[Data records]
========================

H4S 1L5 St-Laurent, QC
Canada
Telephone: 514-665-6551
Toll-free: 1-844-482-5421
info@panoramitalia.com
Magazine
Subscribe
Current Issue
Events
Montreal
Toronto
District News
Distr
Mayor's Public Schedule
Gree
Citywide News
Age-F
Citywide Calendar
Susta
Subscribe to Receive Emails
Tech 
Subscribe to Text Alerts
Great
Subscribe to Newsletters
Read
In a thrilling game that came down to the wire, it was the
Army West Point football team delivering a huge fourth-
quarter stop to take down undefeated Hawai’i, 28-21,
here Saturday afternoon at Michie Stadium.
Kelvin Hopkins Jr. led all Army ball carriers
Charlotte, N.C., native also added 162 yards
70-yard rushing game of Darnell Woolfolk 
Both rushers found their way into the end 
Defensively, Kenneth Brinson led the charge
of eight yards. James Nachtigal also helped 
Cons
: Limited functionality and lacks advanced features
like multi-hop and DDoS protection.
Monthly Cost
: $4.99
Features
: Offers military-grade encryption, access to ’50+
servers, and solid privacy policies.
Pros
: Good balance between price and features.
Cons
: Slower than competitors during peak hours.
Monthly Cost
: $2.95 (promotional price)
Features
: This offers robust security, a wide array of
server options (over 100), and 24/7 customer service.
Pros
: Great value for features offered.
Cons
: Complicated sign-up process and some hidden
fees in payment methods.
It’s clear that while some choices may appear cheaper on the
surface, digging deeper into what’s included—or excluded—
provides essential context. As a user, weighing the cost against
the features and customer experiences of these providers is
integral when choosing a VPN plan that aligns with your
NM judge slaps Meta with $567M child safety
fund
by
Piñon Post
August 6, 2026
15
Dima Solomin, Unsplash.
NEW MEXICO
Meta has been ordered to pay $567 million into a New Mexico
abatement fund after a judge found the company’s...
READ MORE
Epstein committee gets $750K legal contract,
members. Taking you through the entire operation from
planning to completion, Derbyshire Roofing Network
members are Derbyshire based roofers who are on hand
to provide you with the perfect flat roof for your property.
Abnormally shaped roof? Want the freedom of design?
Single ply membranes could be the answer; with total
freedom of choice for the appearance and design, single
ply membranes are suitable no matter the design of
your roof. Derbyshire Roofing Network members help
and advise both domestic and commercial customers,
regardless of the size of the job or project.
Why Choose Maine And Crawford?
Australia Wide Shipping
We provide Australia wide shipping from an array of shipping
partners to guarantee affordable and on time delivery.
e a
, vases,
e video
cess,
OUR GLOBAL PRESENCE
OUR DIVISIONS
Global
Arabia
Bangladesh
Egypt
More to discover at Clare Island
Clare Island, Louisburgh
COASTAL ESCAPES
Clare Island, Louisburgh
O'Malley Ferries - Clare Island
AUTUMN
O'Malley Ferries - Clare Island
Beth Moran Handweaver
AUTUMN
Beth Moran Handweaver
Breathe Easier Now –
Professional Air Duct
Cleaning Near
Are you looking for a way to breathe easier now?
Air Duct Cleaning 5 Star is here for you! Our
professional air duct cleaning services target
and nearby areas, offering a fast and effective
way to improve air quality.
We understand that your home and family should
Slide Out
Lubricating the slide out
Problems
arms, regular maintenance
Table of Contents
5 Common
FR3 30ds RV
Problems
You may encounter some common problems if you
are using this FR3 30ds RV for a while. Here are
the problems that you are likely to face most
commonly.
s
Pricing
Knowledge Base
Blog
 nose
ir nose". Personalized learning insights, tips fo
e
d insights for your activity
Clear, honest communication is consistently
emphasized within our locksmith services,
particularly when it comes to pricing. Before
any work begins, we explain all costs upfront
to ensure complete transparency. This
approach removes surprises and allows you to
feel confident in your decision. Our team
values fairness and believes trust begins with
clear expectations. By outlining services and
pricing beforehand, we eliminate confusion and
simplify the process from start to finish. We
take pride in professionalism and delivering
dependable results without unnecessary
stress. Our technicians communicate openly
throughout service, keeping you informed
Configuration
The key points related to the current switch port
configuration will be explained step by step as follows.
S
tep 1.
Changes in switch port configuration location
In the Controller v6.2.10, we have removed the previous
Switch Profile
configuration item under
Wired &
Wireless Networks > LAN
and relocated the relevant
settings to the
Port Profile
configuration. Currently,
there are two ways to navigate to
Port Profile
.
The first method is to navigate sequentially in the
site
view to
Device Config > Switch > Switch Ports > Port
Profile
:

========================

**Exercise prompt:** Please give every line of the listing above as a numbered list, leaving out blank lines.

**Exercise output:**
1. H4S 1L5 St-Laurent, QC
2. Canada
3. Telephone: 514-665-6551
4. Toll-free: 1-844-482-5421
5. info@panoramitalia.com
6. Magazine
7. Subscribe
8. Current Issue
9. Events
10. Montreal
11. Toronto
12. District News
13. Distr
14. Mayor's Public Schedule
15. Gree
16. Citywide News
17. Age-F
18. Citywide Calendar
19. Susta
20. Subscribe to Receive Emails
21. Tech 
22. Subscribe to Text Alerts
23. Great
24. Subscribe to Newsletters
25. Read
26. In a thrilling game that came down to the wire, it was the
27. Army West Point football team delivering a huge fourth-
28. quarter stop to take down undefeated Hawai’i, 28-21,
29. here Saturday afternoon at Michie Stadium.
30. Kelvin Hopkins Jr. led all Army ball carriers
31. Charlotte, N.C., native also added 162 yards
32. 70-yard rushing game of Darnell Woolfolk 
33. Both rushers found their way into the end 
34. Defensively, Kenneth Brinson led the charge
35. of eight yards. James Nachtigal also helped 
36. Cons
37. : Limited functionality and lacks advanced features
38. like multi-hop and DDoS protection.
39. Monthly Cost
40. : $4.99
41. Features
42. : Offers military-grade encryption, access to ’50+
43. servers, and solid privacy policies.
44. Pros
45. : Good balance between price and features.
46. Cons
47. : Slower than competitors during peak hours.
48. Monthly Cost
49. : $2.95 (promotional price)
50. Features
51. : This offers robust security, a wide array of
52. server options (over 100), and 24/7 customer service.
53. Pros
54. : Great value for features offered.
55. Cons
56. : Complicated sign-up process and some hidden
57. fees in payment methods.
58. It’s clear that while some choices may appear cheaper on the
59. surface, digging deeper into what’s included—or excluded—
60. provides essential context. As a user, weighing the cost against
61. the features and customer experiences of these providers is
62. integral when choosing a VPN plan that aligns with your
63. NM judge slaps Meta with $567M child safety
64. fund
65. by
66. Piñon Post
67. August 6, 2026
68. 15
69. Dima Solomin, Unsplash.
70. NEW MEXICO
71. Meta has been ordered to pay $567 million into a New Mexico
72. abatement fund after a judge found the company’s...
73. READ MORE
74. Epstein committee gets $750K legal contract,
75. members. Taking you through the entire operation from
76. planning to completion, Derbyshire Roofing Network
77. members are Derbyshire based roofers who are on hand
78. to provide you with the perfect flat roof for your property.
79. Abnormally shaped roof? Want the freedom of design?
80. Single ply membranes could be the answer; with total
81. freedom of choice for the appearance and design, single
82. ply membranes are suitable no matter the design of
83. your roof. Derbyshire Roofing Network members help
84. and advise both domestic and commercial customers,
85. regardless of the size of the job or project.
86. Why Choose Maine And Crawford?
87. Australia Wide Shipping
88. We provide Australia wide shipping from an array of shipping
89. partners to guarantee affordable and on time delivery.
90. e a
91. , vases,
92. e video
93. cess,
94. OUR GLOBAL PRESENCE
95. OUR DIVISIONS
96. Global
97. Arabia
98. Bangladesh
99. Egypt
100. More to discover at Clare Island
101. Clare Island, Louisburgh
102. COASTAL ESCAPES
103. Clare Island, Louisburgh
104. O'Malley Ferries - Clare Island
105. AUTUMN
106. O'Malley Ferries - Clare Island
107. Beth Moran Handweaver
108. AUTUMN
109. Beth Moran Handweaver
110. Breathe Easier Now –
111. Professional Air Duct
112. Cleaning Near
113. Are you looking for a way to breathe easier now?
114. Air Duct Cleaning 5 Star is here for you! Our
115. professional air duct cleaning services target
116. and nearby areas, offering a fast and effective
117. way to improve air quality.
118. We understand that your home and family should
119. Slide Out
120. Lubricating the slide out
121. Problems
122. arms, regular maintenance
123. Table of Contents
124. 5 Common
125. FR3 30ds RV
126. Problems
127. You may encounter some common problems if you
128. are using this FR3 30ds RV for a while. Here are
129. the problems that you are likely to face most
130. commonly.
131. s
132. Pricing
133. Knowledge Base
134. Blog
135.  nose
136. ir nose". Personalized learning insights, tips fo
137. e
138. d insights for your activity
139. Clear, honest communication is consistently
140. emphasized within our locksmith services,
141. particularly when it comes to pricing. Before
142. any work begins, we explain all costs upfront
143. to ensure complete transparency. This
144. approach removes surprises and allows you to
145. feel confident in your decision. Our team
146. values fairness and believes trust begins with
147. clear expectations. By outlining services and
148. pricing beforehand, we eliminate confusion and
149. simplify the process from start to finish. We
150. take pride in professionalism and delivering
151. dependable results without unnecessary
152. stress. Our technicians communicate openly
153. throughout service, keeping you informed
154. Configuration
155. The key points related to the current switch port
156. configuration will be explained step by step as follows.
157. S
158. tep 1.
159. Changes in switch port configuration location
160. In the Controller v6.2.10, we have removed the previous
161. Switch Profile
162. configuration item under
163. Wired &
164. Wireless Networks > LAN
165. and relocated the relevant
166. settings to the
167. Port Profile
168. configuration. Currently,
169. there are two ways to navigate to
170. Port Profile
171. .
172. The first method is to navigate sequentially in the
173. site
174. view to
175. Device Config > Switch > Switch Ports > Port
176. Profile
177. :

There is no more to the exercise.